--- Datensatzeinträge ---
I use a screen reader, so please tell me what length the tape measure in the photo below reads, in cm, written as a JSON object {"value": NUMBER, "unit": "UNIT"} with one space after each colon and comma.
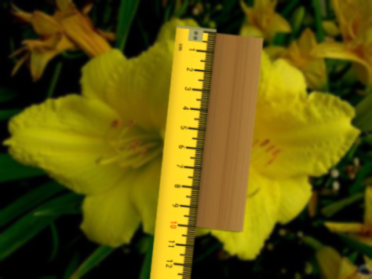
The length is {"value": 10, "unit": "cm"}
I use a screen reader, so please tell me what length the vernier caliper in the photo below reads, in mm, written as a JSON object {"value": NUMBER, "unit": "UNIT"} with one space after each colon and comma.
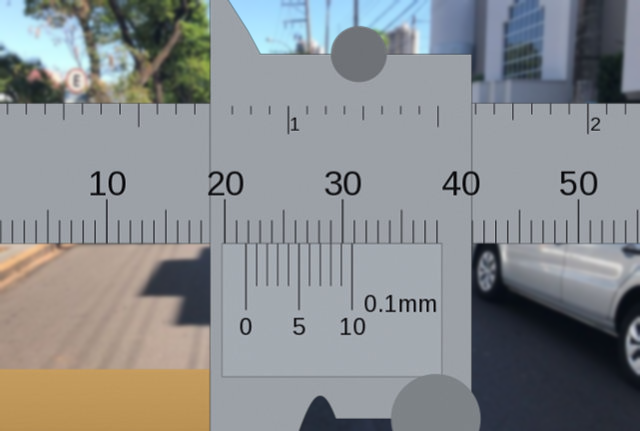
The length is {"value": 21.8, "unit": "mm"}
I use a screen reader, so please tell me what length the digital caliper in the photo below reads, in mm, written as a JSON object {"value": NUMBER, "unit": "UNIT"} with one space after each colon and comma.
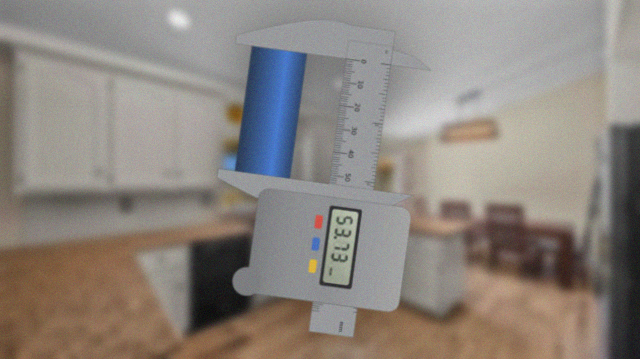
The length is {"value": 53.73, "unit": "mm"}
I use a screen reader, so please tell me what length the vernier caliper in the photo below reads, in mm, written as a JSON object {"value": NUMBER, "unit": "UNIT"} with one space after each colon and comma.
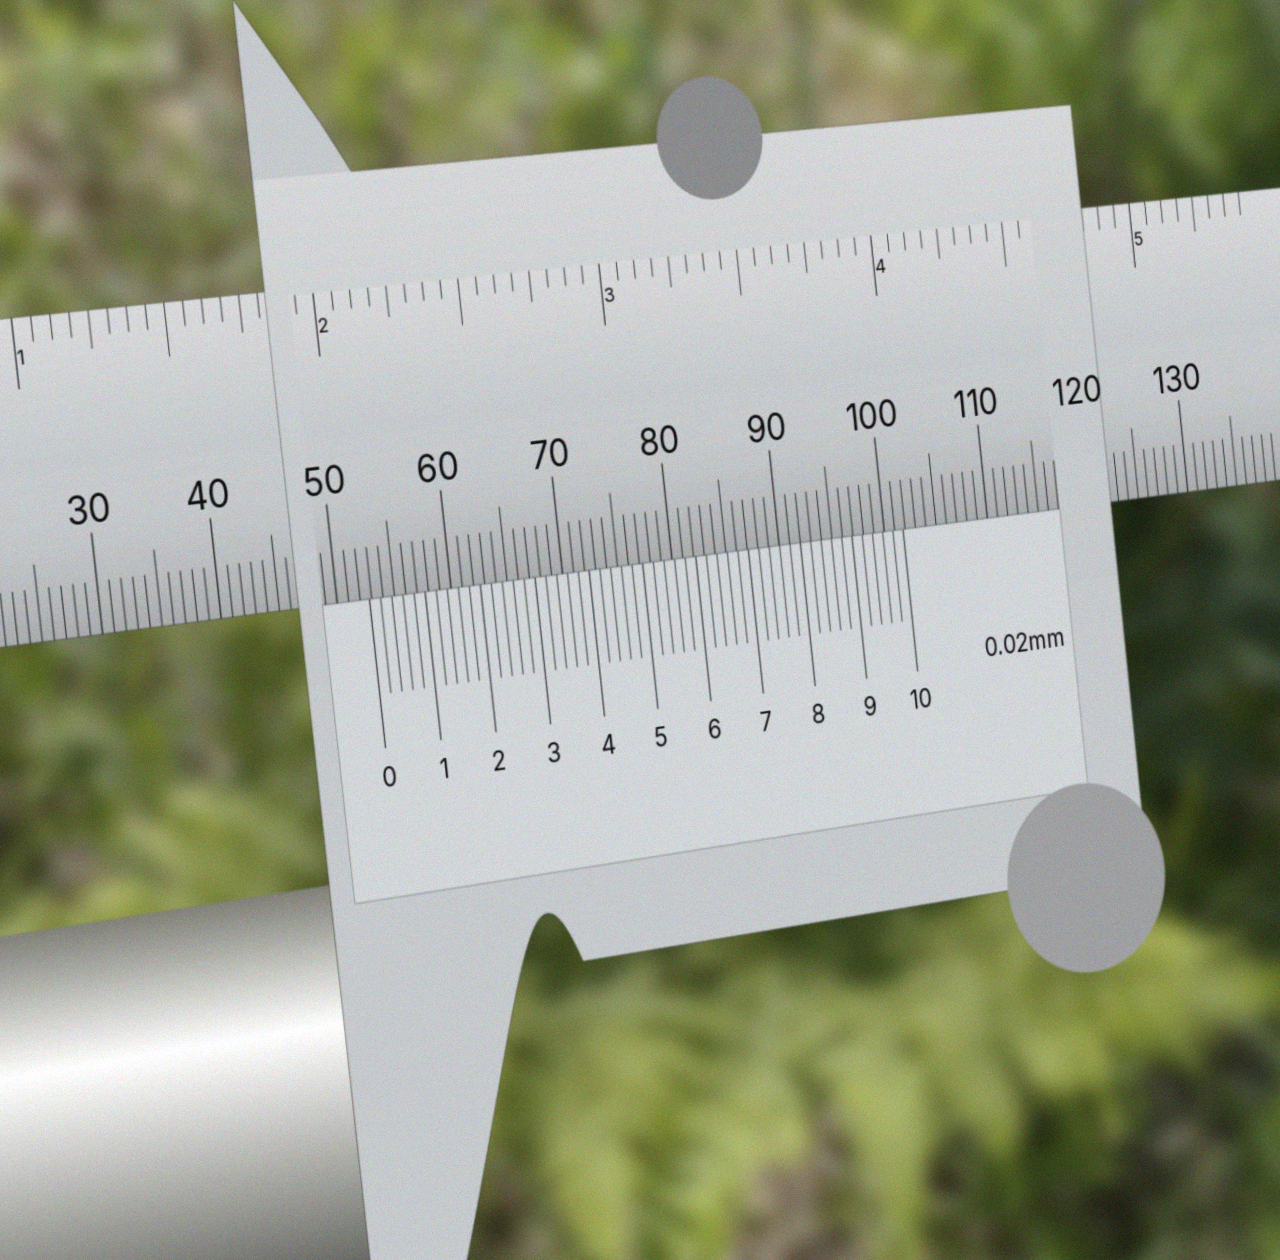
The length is {"value": 52.8, "unit": "mm"}
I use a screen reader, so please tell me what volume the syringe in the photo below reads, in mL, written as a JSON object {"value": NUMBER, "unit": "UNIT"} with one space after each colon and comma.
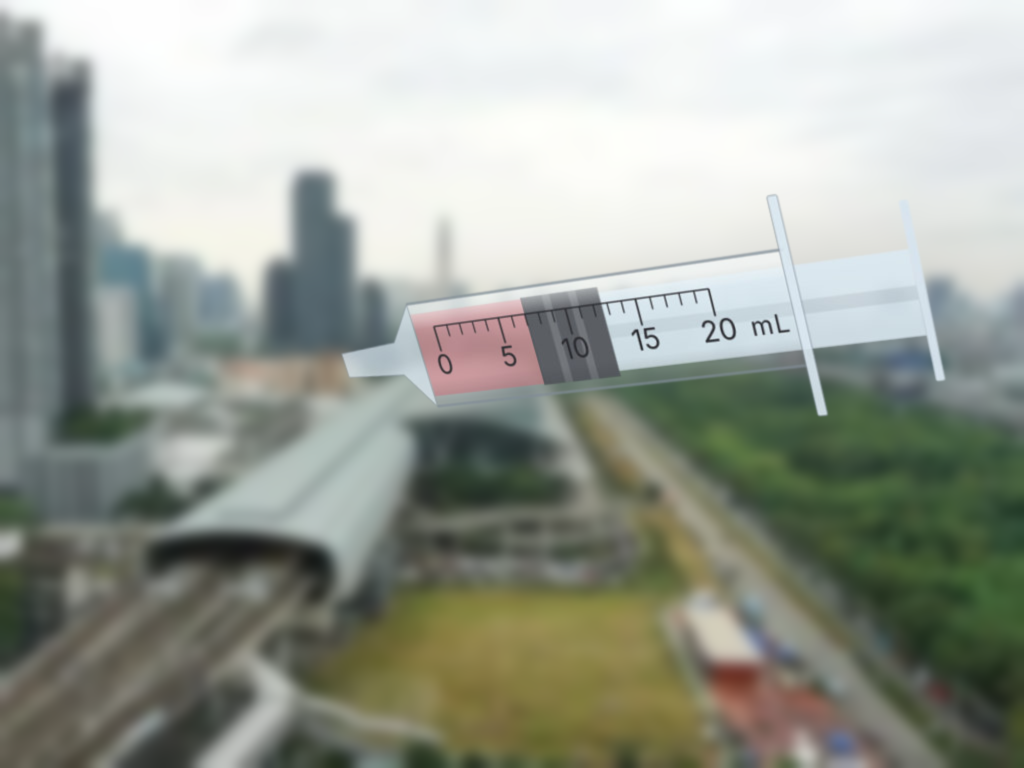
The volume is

--- Zu erledigen ---
Schreibe alle obigen Zeilen erneut ab und tausche dabei „screen reader“ gegen „braille display“ aus, ohne sonst etwas zu verändern. Lass die Bilder in deiner Antwort weg.

--- Antwortbereich ---
I use a braille display, so please tell me what length the tape measure in the photo below reads, in cm, written as a JSON object {"value": NUMBER, "unit": "UNIT"} with one space after each colon and comma.
The length is {"value": 10, "unit": "cm"}
I use a braille display, so please tell me what length the vernier caliper in the photo below reads, in mm, written as a JSON object {"value": NUMBER, "unit": "UNIT"} with one space after each colon and comma.
The length is {"value": 21.8, "unit": "mm"}
I use a braille display, so please tell me what length the digital caliper in the photo below reads, in mm, written as a JSON object {"value": NUMBER, "unit": "UNIT"} with one space after each colon and comma.
The length is {"value": 53.73, "unit": "mm"}
I use a braille display, so please tell me what length the vernier caliper in the photo below reads, in mm, written as a JSON object {"value": NUMBER, "unit": "UNIT"} with one space after each colon and comma.
The length is {"value": 52.8, "unit": "mm"}
I use a braille display, so please tell me what volume the syringe in the photo below reads, in mL, written as a JSON object {"value": NUMBER, "unit": "UNIT"} with one space after each colon and comma.
The volume is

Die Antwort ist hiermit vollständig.